- WORK REQUEST:
Tally the lines in the entries below where the string "height" occurs. Reply with the total alone.

- SUPPLIED RECORDS:
◆ ◆ ◆ ◆ ◆ ◆ ◆

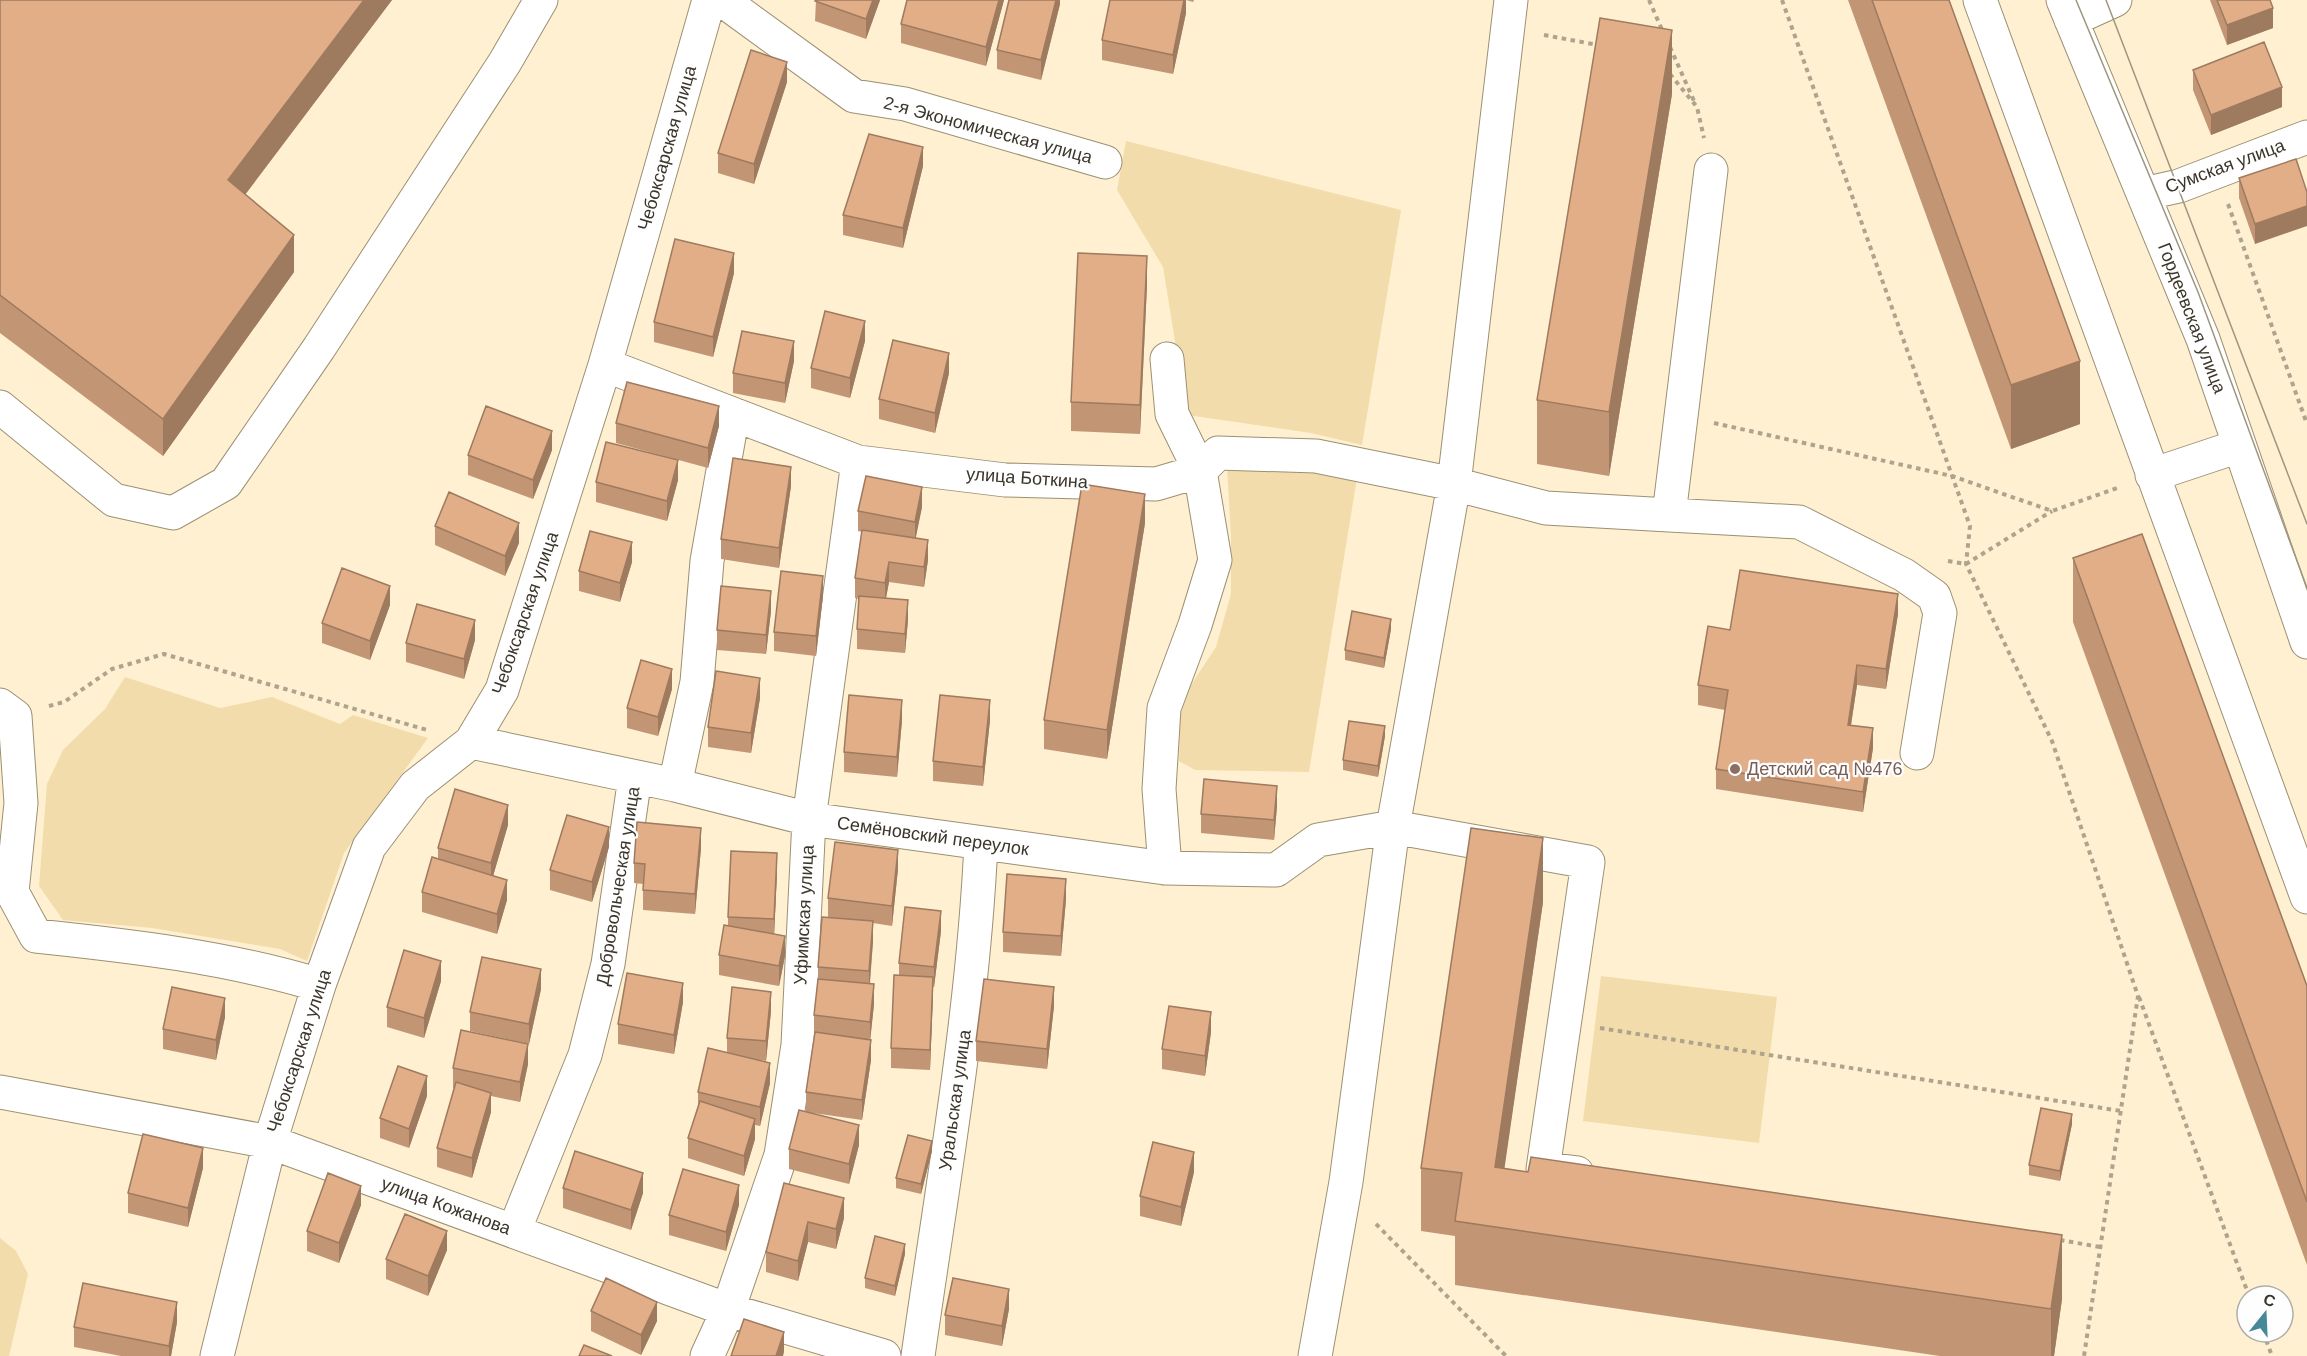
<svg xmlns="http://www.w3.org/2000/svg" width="2307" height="1356" viewBox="0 0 2307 1356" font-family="Helvetica,sans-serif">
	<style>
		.green { fill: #f2dcab }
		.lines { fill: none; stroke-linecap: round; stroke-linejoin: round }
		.minor-casing { stroke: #9c9073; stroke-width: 35 }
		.path { stroke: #aea48d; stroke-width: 4; stroke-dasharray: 4.5 4.5; stroke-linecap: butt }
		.minor { stroke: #fff; stroke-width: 33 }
		.tram { stroke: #9f9680; stroke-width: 1.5 }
		.wall { fill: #c29675 }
		.shaded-wall { fill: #9e7a5f }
		.building { fill: #e1ae88; stroke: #9e7a5f; stroke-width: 1.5 }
		.education-dot { fill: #8d6e63; stroke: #fefefe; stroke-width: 2 }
		.labels { text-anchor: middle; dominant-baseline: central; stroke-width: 4.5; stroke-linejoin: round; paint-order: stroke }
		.street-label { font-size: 18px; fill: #3b362a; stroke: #fefefe }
		.education-label { font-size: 18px; fill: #785e54; stroke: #fefefe; text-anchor: start }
	</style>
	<rect width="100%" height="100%" fill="#fef0d1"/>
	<!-- green -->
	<path class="green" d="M1126 141 1401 210 1362 445 1311 433 1187 415 1163 267 1117 190Z
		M1227 467 1309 469 1357 478 1309 772 1195 770 1179 761 1180 717 1189 688 1216 647 1231 594V536Z
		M125 677 220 708 272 697 340 724 353 715 428 738 344 853 307 961 280 949 152 928 63 920 39 886 47 784 63 750 105 709Z
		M1601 976 1777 997 1759 1143 1583 1121Z
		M0 1238 16 1251 28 1274 9 1356H0Z"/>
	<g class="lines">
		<!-- minor casing -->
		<g class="minor-casing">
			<path id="minor" d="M722 0 854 96 905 104 1105 162
				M1980 0 2307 897
				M2063 0 2203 339 2307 642
				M2071 20 2115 0
				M2143 194 2179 186 2307 137
				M605 365 858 462 1005 480 1156 484 1200 471 1218 453 1316 456 1454 484 1546 508 1669 515 1711 170
				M0 407 114 500 173 513 226 483 319 348 505 62 541 0
				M2152 475 2239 446
				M1669 515 1799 522 1904 575 1934 596 1940 613 1917 753
				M0 705 15 716 21 803 12 892 36 936C131 946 227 957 319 985
				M471 742 675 785 809 819 1165 868 1276 870 1318 840 1393 827 1588 862 1543 1169 1577 1173
				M675 785 697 682 707 561 733 414
				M1165 868 1159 789 1164 708 1195 625 1215 560 1200 471 1172 414 1167 359
				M0 1092 270 1142 728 1310 884 1356
				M514 1231 585 1055 608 964 635 777
				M217 1356 270 1142 319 985 369 847 415 786 471 742 502 690 605 365 709 0
				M707 1356 728 1310 781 1155 798 1045 809 819 858 462
				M918 1356C942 1186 973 1016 981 843
				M1315 1356 1346 1182 1393 827 1454 484 1511 0"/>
		</g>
		<!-- path -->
		<path class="path" d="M1649 0 1663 32
			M1782 0 1970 526 1966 564 2052 741 2138 996 2084 1356
			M1544 35 1598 45
			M1670 47 1694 101
			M1670 74 1697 107 1704 138
			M2228 204 2307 424
			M1714 423 1952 476 2052 511 2120 487
			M1948 561 1966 564 2052 511
			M49 706 64 702 112 669 164 654 427 730
			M2139 997 2249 1296
			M1600 1028 2121 1111
			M1376 1224 1506 1356
			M2060 1240 2100 1247
			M2263 1332 2272 1356"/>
		<!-- minor -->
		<use href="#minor" class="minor"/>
		<!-- tram -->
		<path class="tram" d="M2076 0 2198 292 2307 588
			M2106 0 2307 524"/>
	</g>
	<!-- wall -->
	<path class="wall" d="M0 0H392L245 195 294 272 163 456 0 333Z
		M816 0H880L866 39 815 21Z
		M907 0H1004L986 66 901 43V24Z
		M1060 0V4L1041 80 997 69V50Z
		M1110 0H1194L1193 2 1186 0V13L1173 74 1102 60V40Z
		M1848 0H1949L2080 424 2011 449Z
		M2210 0H2270L2273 28 2227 45Z
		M2193 70 2282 107 2211 135 2193 90Z
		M787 82 754 184 718 173V153Z
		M1672 94 1609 476 1537 464V400Z
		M2296 159 2255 244 2239 198V178Z
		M923 166 903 248 843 235V215Z
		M734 273 713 357 654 342V322Z
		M1147 285 1140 434 1071 431V402Z
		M865 341 850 398 811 388V368Z
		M794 361 785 403 733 393V373Z
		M949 373 935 433 879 419V399Z
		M616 423 719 426 708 468 616 443Z
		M552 450 533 499 468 475V455Z
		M678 480 667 521 596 502V482Z
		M791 486 779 568 721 559V539Z
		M922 507 915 538 928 560 924 587 889 582 886 598 908 620 905 653 857 649V629L859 599 855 598V578L862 532 858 531V511Z
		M1145 523 1107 759 1044 749V720Z
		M435 526 519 543 505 576 435 545Z
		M2073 558 2307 986V1265L2073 622Z
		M632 562 620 602 579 591V571Z
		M823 596 816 656 774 651V632Z
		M390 605 370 660 322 643V623Z
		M771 611 766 654 717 650V630Z
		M1898 614 1886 689 1857 685 1851 725 1873 748 1863 812 1716 789V769L1725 710 1698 705V685L1730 630Z
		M1391 629 1384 668 1345 660V650Z
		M475 640 464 679 406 662V643Z
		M672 689 658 736 627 728V708Z
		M760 698 751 753 708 747V727Z
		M902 720 897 777 844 772V752Z
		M990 720 983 786 933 781V761Z
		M1385 736 1378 777 1343 770V760Z
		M1277 806 1274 840 1201 833V814Z
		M508 825 493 876 507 900 497 934 422 912V892L438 859V848Z
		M609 847 592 902 550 890V870Z
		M701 848 695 914 643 910V884L634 883V863Z
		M898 869 892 926 873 923V941L870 984 874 1004 870 1040 871 1060 862 1120 806 1112V1092L814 1035V1015L818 979V967L828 918V898Z
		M777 873 774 934 785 956 779 986 719 975V955L728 925V917Z
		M1066 899 1061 956 1003 952V932Z
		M1543 902 1504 1168 2062 1299 2054 1356H1940L1455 1285V1236L1421 1231V1168Z
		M941 931 934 987H933L930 1070 891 1068V1048L899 975V963Z
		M441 981 424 1038 387 1027V1007Z
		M541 989 529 1044 470 1031V1012Z
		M683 1002 674 1054 618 1044V1024Z
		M1054 1006 1047 1069 976 1061V1041Z
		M771 1011 766 1061 760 1060 770 1083 760 1126 755 1125V1139L744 1176 688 1158V1138L698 1106V1092L727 1053V1038Z
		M225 1017 216 1060 163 1049V1029Z
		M1211 1032 1205 1076 1162 1069V1049Z
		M528 1064 520 1102 491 1096V1112L472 1178 437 1167V1148L454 1088H453V1068Z
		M427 1096 409 1148 380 1138V1118Z
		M2072 1124 2060 1181 2029 1175V1165Z
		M859 1145 849 1184 789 1169V1149Z
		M932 1151 921 1194 896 1188V1178Z
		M203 1168 188 1227 128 1213V1193Z
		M1194 1172 1181 1226 1140 1216V1196Z
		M784 1183 844 1218 836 1249 808 1242 798 1281 766 1272V1252Z
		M563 1188 643 1193 631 1230 563 1208Z
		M361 1205 339 1263 307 1251V1231Z
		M739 1205 726 1251 669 1235V1215Z
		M447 1250 428 1296 386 1279V1259Z
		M905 1254 895 1296 865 1288V1278Z
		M1009 1309 1002 1346 945 1335V1315Z
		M591 1311 657 1321 641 1355 591 1331Z
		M177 1322 171 1356H121L74 1347V1327Z"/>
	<!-- shaded-wall -->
	<path class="shaded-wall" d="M364 0H392L228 217V180Z
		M873 0H880L866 39V19Z
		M999 0H1004L986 66V47Z
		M1056 0H1060V4L1041 80V60Z
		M1184 0H1186V13L1173 74V55Z
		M2273 8V28L2227 45V25Z
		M1672 30V94L1609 476V412Z
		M787 62V82L754 184V164Z
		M2282 87V107L2211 135V115Z
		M923 147V166L903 248V228Z
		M2307 206V226L2255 244V224Z
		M294 235V272L163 456V419Z
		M734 253V273L713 357V337Z
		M1147 256V285L1140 434V405Z
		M865 321V341L850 398V378Z
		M794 341V361L785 403V383Z
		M949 353V373L935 433V413Z
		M2080 361V424L2011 449V385Z
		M719 406V426L708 468V448Z
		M552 431V450L533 499V480Z
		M678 460V480L667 521V501Z
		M791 467V486L779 568V548Z
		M922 487V507L915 542V522Z
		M1145 494V523L1107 759V730Z
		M519 523V543L505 576V556Z
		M928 540V560L924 587V567Z
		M632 542V562L620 602V583Z
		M889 562V582L885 603V583Z
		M823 576V596L816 656V636Z
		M390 586V605L370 660V641Z
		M771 591V611L766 654V635Z
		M1898 594V614L1886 689V669Z
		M908 600V620L905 653V634Z
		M1391 619V629L1384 668V658Z
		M475 620V640L464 679V659Z
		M1857 665V685L1848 744V725Z
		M672 669V689L658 736V717Z
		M760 678V698L751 753V733Z
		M902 700V720L897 777V757Z
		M990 700V720L983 786V767Z
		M1385 726V736L1378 777V766Z
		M1873 728V748L1863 812V792Z
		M1277 786V806L1274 840V820Z
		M508 805V825L491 883V863Z
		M609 827V847L592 902V882Z
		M701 828V848L695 914V894Z
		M1543 838V902L1496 1227 1495 1167Z
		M898 850V869L892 926V906Z
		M777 853V873L774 938V919Z
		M1066 879V899L1061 956V936Z
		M507 880V900L497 934V914Z
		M941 911V931L934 987V967Z
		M873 921V941L869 991V971Z
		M785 936V956L779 986V966Z
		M441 961V981L424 1038V1018Z
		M541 969V989L529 1044V1024Z
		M933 977V997L930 1070V1050Z
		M683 983V1002L674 1054V1035Z
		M874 984V1004L870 1042V1022Z
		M1054 987V1006L1047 1069V1049Z
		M771 992V1011L766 1061V1041Z
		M225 998V1017L216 1060V1040Z
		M1211 1012V1032L1205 1076V1056Z
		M871 1040V1060L862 1120V1100Z
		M528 1044V1064L520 1102V1082Z
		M770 1063V1083L760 1126V1107Z
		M427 1076V1096L409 1148V1129Z
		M491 1093V1112L472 1178V1158Z
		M2072 1114V1124L2060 1181V1171Z
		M755 1119V1139L744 1176V1156Z
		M859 1125V1145L849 1184V1164Z
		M932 1141V1151L921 1194V1184Z
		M203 1148V1168L188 1227V1208Z
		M1194 1152V1172L1181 1226V1207Z
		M643 1173V1193L631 1230V1210Z
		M739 1185V1205L726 1251V1232Z
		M361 1186V1205L339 1263V1243Z
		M844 1198V1218L836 1249V1229Z
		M808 1222V1242L798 1281V1261Z
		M447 1231V1250L428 1296V1276Z
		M2062 1235V1299L2054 1356H2051V1309Z
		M905 1244V1254L895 1296V1286Z
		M1009 1289V1309L1002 1346V1326Z
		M177 1302V1322L171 1356H169V1346Z
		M657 1302V1321L641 1355V1335Z
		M784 1332V1352L783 1356H776Z"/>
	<!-- building -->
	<path class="building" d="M0 0H364L228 180 294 235 163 419 0 295Z
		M816 0H873L866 19 815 1Z
		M907 0H999L986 47 901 24Z
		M1009 0H1056L1041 60 997 50Z
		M1110 0H1184L1173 55 1102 40Z
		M1872 0H1949L2080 361 2011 385Z
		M2217 0H2270L2273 8 2227 25Z
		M1600 18 1672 30 1609 412 1537 400Z
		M2264 42 2282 87 2211 115 2193 70Z
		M751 50 787 62 754 164 718 153Z
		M869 134 923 147 903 228 843 215Z
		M2296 159 2307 192V206L2255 224 2239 178Z
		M675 239 734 253 713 337 654 322Z
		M1078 253 1147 256 1140 405 1071 402Z
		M825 311 865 321 850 378 811 368Z
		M742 331 794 341 785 383 733 373Z
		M893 340 949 353 935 413 879 399Z
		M627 382 719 406 708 448 616 423Z
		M486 406 552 431 533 480 468 455Z
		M606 442 678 460 667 501 596 482Z
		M733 458 791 467 779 548 721 539Z
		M866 476 922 487 915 522 858 511Z
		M1082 484 1145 494 1107 730 1044 720Z
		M449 492 519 523 505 556 435 526Z
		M862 530 928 540 924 567 889 562 885 583 855 578Z
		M590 531 632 542 620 583 579 571Z
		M2142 534 2307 986V1202L2073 558Z
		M342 568 390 586 370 641 322 623Z
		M1740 570 1898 594 1886 669 1857 665 1848 725 1873 728 1863 792 1716 769 1728 690 1698 685 1708 626 1730 630Z
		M781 571 823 576 816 636 774 632Z
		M721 586 771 591 766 635 717 630Z
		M859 596 908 600 905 634 857 629Z
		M417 604 475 620 464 659 406 643Z
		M1352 611 1391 619 1384 658 1345 650Z
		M641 660 672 669 658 717 627 708Z
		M716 671 760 678 751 733 708 727Z
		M849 695 902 700 897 757 844 752Z
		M940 695 990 700 983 767 933 761Z
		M1349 721 1385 726 1378 766 1343 760Z
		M1204 779 1277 786 1274 820 1201 814Z
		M455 789 508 805 491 863 438 848Z
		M567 815 609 827 592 882 550 870Z
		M637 822 701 828 695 894 643 890 645 864 634 863Z
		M1471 828 1543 838 1495 1167 1528 1172 1531 1157 2062 1235 2051 1309 1455 1221 1462 1173 1421 1168Z
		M835 842 898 850 892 906 828 898Z
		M731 851 777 853 774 919 728 917Z
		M432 857 507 880 497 914 422 892Z
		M1007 874 1066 879 1061 936 1003 932Z
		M905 907 941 911 934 967 899 963Z
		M822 917 873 921 869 971 818 967Z
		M724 925 785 936 779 966 719 955Z
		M404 950 441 961 424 1018 387 1007Z
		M482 957 541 969 529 1024 470 1012Z
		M627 973 683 983 674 1035 618 1024Z
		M894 975 933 977 930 1050 891 1048Z
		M818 979 874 984 870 1022 814 1015Z
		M984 979 1054 987 1047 1049 976 1041Z
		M172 987 225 998 216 1040 163 1029Z
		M732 987 771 992 766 1041 727 1038Z
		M1169 1006 1211 1012 1205 1056 1162 1049Z
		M461 1030 528 1044 520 1082 453 1068Z
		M815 1032 871 1040 862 1100 806 1092Z
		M708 1048 770 1063 760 1107 698 1092Z
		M398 1066 427 1076 409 1129 380 1118Z
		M456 1082 491 1093 472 1158 437 1148Z
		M700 1101 755 1119 744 1156 688 1138Z
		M2041 1108 2072 1114 2060 1171 2029 1165Z
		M799 1110 859 1125 849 1164 789 1149Z
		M143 1134 203 1148 188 1208 128 1193Z
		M908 1135 932 1141 921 1184 896 1178Z
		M1153 1142 1194 1152 1181 1207 1140 1196Z
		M575 1151 643 1173 631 1210 563 1188Z
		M683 1169 739 1185 726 1232 669 1215Z
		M328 1173 361 1186 339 1243 307 1231Z
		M784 1183 844 1198 836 1229 808 1222 798 1261 766 1252Z
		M405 1214 447 1231 428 1276 386 1259Z
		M875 1236 905 1244 895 1286 865 1278Z
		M606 1278 657 1302 641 1335 591 1311Z
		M953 1278 1009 1289 1002 1326 945 1315Z
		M83 1283 177 1302 169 1346 74 1327Z
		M744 1319 784 1332 776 1356H731Z
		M584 1345 612 1356H579Z"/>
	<!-- markers -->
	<circle class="education-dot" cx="1735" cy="769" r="6"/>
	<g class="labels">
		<!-- street labels -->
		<g class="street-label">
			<text transform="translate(988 130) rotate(15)">2-я Экономическая улица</text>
			<text transform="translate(667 148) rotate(-74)">Чебоксарская улица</text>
			<text transform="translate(2225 166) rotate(-20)">Сумская улица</text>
			<text transform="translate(2192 318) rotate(69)">Гордеевская улица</text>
			<text transform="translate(1027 478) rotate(4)">улица Боткина</text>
			<text transform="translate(525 613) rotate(-71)">Чебоксарская улица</text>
			<text transform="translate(933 836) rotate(8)">Семёновский переулок</text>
			<text transform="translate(618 886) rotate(-81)">Добровольческая улица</text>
			<text transform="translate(804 915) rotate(-87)">Уфимская улица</text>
			<text transform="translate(299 1051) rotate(-72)">Чебоксарская улица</text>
			<text transform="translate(955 1100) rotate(-82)">Уральская улица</text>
			<text transform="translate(446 1206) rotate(20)">улица Кожанова</text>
		</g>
		<!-- education labels -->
		<g class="education-label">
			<text x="1747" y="769">Детский сад №476</text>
		</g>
	</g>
	<!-- north arrow -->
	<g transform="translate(2265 1314) rotate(18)"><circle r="28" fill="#fefefe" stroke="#b0aea9" stroke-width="1.5"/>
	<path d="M0-4.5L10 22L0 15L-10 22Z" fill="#458898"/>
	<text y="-9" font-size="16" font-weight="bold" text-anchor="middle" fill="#3b362a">С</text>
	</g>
</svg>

◆ ◆ ◆ ◆ ◆ ◆ ◆

- SOLUTION TO THE EXERCISE:
2